Sure, I'm also far from being likely to submit PRs, but the potential is there.
About Lemmy UIs , I'm now using Alexandrite - for a better layout of columns etc, easily setup on a local docker.
I'd be surprised if Rust makes sense for UI, but we'll see what they come up with.
It is convenient to use the same language back and front. For my interactive climate model I use scala.js and am happy with that.
So here to learn what rust can do that scala can't (if anything, beyond not needing GC)?
Me too. So far for Lemmy, I've done a 'trending communities' bot, an ActivityPub-based AutoMod, and a virtual Lemmy Community that posts stuff from Mastodon. An embarrassingly huge proportion of it is written in Bash - so I'm only just now learning that all variables aren't supposed to be global.

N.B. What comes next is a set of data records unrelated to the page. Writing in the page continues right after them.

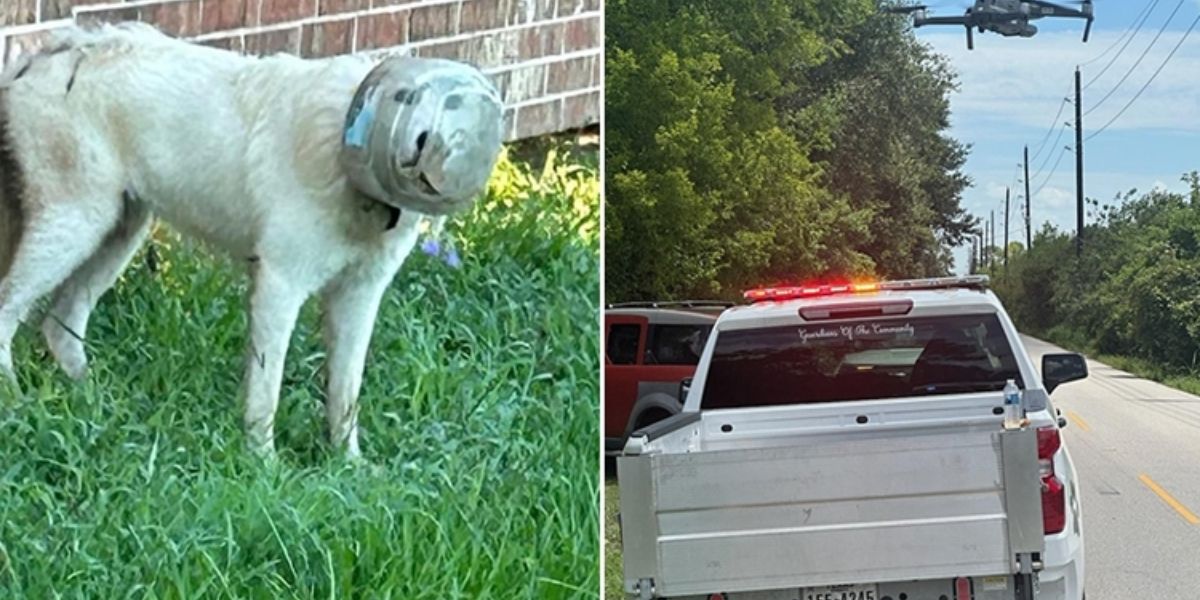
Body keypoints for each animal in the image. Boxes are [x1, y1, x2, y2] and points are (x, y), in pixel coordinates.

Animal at [0, 21, 504, 456]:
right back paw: (16, 402)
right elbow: (267, 389)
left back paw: (95, 404)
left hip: (119, 230)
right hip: (75, 223)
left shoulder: (360, 295)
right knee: (10, 309)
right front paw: (263, 463)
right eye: (411, 104)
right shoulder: (280, 284)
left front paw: (349, 465)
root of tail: (58, 50)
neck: (344, 145)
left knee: (61, 323)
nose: (429, 153)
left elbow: (346, 391)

My personal thinking was that while there'll naturally be large variation in what people will get out of this community and what, if anything, they'll be able to contribute back to the lemmy project ... having the lemmy code base, the fediverse and ActivityPub as projects with generally shared interest and awareness as well as the actual core devs more or less around ... all made sense as a sort of umbrella motivation for applying rust. That the lemmy core devs seem to be rust fans too means that they'd appreciate this place to some extent too.
Of course there's no need for anyone to feel compelled to contribute back to lemmy. I'd personally be happy if I or someone else from here got to that point. But the overriding goal, IMO, is to learn together for sure.